EXTRACTED TEXT -
----------------------------------------

Montreal protest on 31 May 2020

- Montreal: Thousands attended a protest outside the Montreal police headquarters on 31 May. The protests eventually escalated into unrest, and police fired tear gas. Several store windows were damaged, and some items were stolen. Eleven arrests were made, including one for assault. Several thousands protesters held another rally and march on 7 June.
- Quebec City: In front of parliament, thousands of people held a rally on 7 June.
- Repentigny: 5 June: About 100 protesters lit candles outside the Repentigny police station. Several black residents told personal stories of being racially profiled in this small suburban area 40 miles north of Montreal.
- Rimouski: At Beauséjour Park, around 400 people held a rally on 7 June.
- Rouyn-Noranda: At the Place de la Citoyenneté et de la Coopération, around 250 people held a rally organized by the group La Mosaïque on 8 June.
- Saguenay: At Place du Citoyen, around 100 people held a rally on 1 June.
- Sept-Îles: On 7 June, around 150 people marched to the Sûreté du Québec police station to rally against police brutality.
- Sherbrooke: Between 2,500 and 3,000 people marched from the Sherbrooke Station market to the police station on 7 June to protest police violence.
- Trois-Rivières: Around a thousand people held a rally on 6 June that started in front of the Université du Québec à Trois-Rivières before heading for the city hall.

----------------------------------------

DATA UNDER STUDY -
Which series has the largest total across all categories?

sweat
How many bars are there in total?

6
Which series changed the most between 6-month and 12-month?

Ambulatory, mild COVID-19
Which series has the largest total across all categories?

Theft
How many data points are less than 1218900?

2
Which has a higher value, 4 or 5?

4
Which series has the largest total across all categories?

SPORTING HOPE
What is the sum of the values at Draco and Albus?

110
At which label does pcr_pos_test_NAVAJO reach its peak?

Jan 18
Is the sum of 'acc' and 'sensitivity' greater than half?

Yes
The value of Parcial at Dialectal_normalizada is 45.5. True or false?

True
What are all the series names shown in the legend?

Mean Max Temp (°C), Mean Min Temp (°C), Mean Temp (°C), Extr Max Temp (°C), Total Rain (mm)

----------------------------------------

TASK - Write the next few entries of the city-by-city protest list above, continuing after the Trois-Rivières entry.

RESPONSE AREA -
=== Saskatchewan ===
- Prince Albert: On 6 June, a large crowd of protesters gathered at the city hall and held a moment of silence for eight minutes and forty-six seconds to honour George Floyd.
- Regina: Hundreds of protesters gathered at the Saskatchewan Legislature on 2 June. 5 June: Demonstrators were silent for 8:46 before singing Amazing Grace. Community organizers spoke and Regina Police Chief Evan Bray said "Black Lives Matter."
- Saskatoon: Hundreds rallied outside the Saskatoon City Hall, on 30 May. On 4 June, 2,000 people marched throughout various parts of downtown. The aim was to remain peaceful. A third rally planned for 20 June by Black Lives Matter YXE Movement said in a statement that they didn't want police presence (uniformed or in plainclothes), but they are welcome to march.

=== Yukon ===
- Dawson City: On Front Street, at least 100 people held a rally on 6 June denouncing both anti-black and anti-indigenous racism.
- Whitehorse: Downtown, hundreds of people held a rally on 6 June denouncing both anti-black and anti-indigenous racism.